PLANETELe bio victime de la guerre des prix?

Le bio victime de la guerre des prix?

PLANETELes agriculteurs bio ne veulent pas subir la guerre commerciale que se livrent les grandes surfaces...
Audrey Chauvet

Audrey Chauvet

Le bio à moins d’un euro, le panier bio le moins cher,... Les grandes surfaces ont bien compris que le bio était un marché porteur et s’y sont toutes engouffrées, en rivalisant sur les prix. Dans un communiqué publié ce lundi, la Fnab (Fédération nationale d’agriculture biologique) met en garde contre une «guerre des prix» qui pourrait, sous couvert de démocratiser le bio, le faire mourir.

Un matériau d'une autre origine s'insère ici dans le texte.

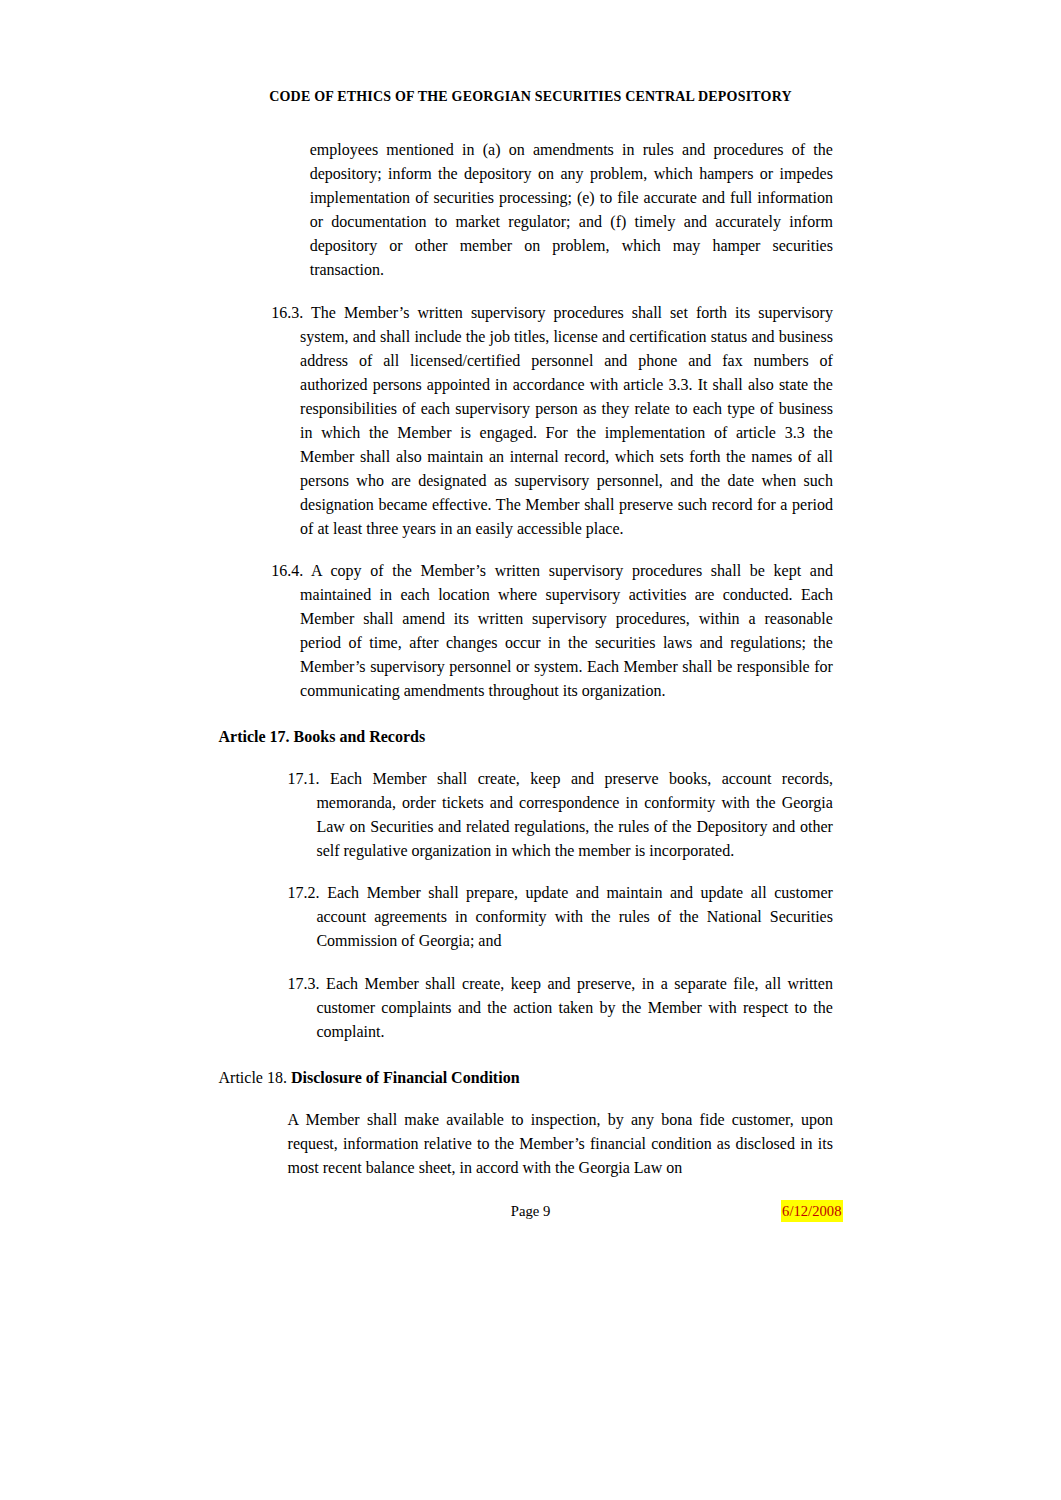CODE OF ETHICS OF THE GEORGIAN SECURITIES CENTRAL DEPOSITORY
employees mentioned in (a) on amendments in rules and procedures of the depository; inform the depository on any problem, which hampers or impedes implementation of securities processing; (e) to file accurate and full information or documentation to market regulator; and (f) timely and accurately inform depository or other member on problem, which may hamper securities transaction.
16.3. The Member’s written supervisory procedures shall set forth its supervisory system, and shall include the job titles, license and certification status and business address of all licensed/certified personnel and phone and fax numbers of authorized persons appointed in accordance with article 3.3. It shall also state the responsibilities of each supervisory person as they relate to each type of business in which the Member is engaged. For the implementation of article 3.3 the Member shall also maintain an internal record, which sets forth the names of all persons who are designated as supervisory personnel, and the date when such designation became effective. The Member shall preserve such record for a period of at least three years in an easily accessible place.
16.4. A copy of the Member’s written supervisory procedures shall be kept and maintained in each location where supervisory activities are conducted. Each Member shall amend its written supervisory procedures, within a reasonable period of time, after changes occur in the securities laws and regulations; the Member’s supervisory personnel or system. Each Member shall be responsible for communicating amendments throughout its organization.
Article 17. Books and Records
17.1. Each Member shall create, keep and preserve books, account records, memoranda, order tickets and correspondence in conformity with the Georgia Law on Securities and related regulations, the rules of the Depository and other self regulative organization in which the member is incorporated.
17.2. Each Member shall prepare, update and maintain and update all customer account agreements in conformity with the rules of the National Securities Commission of Georgia; and
17.3. Each Member shall create, keep and preserve, in a separate file, all written customer complaints and the action taken by the Member with respect to the complaint.
Article 18. Disclosure of Financial Condition
A Member shall make available to inspection, by any bona fide customer, upon request, information relative to the Member’s financial condition as disclosed in its most recent balance sheet, in accord with the Georgia Law on
Page 9
6/12/2008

Le producteur, variable d’ajustement du prix

«On a détruit l’agriculture en faisant baisser les coûts sous la pression des distributeurs, explique le président de la Fnab Dominique Marion à 20minutes.fr. Si on veut détruire ce qu’il reste de paysannerie, on peut faire un copier-coller de ce qu’on a fait avec l’agriculture conventionnelle». A savoir, encourager une production intensive à bas coûts, à grands renforts d’engrais et de pesticides, dont la survie n’est assurée que par les subventions de la PAC (politique agricole commune).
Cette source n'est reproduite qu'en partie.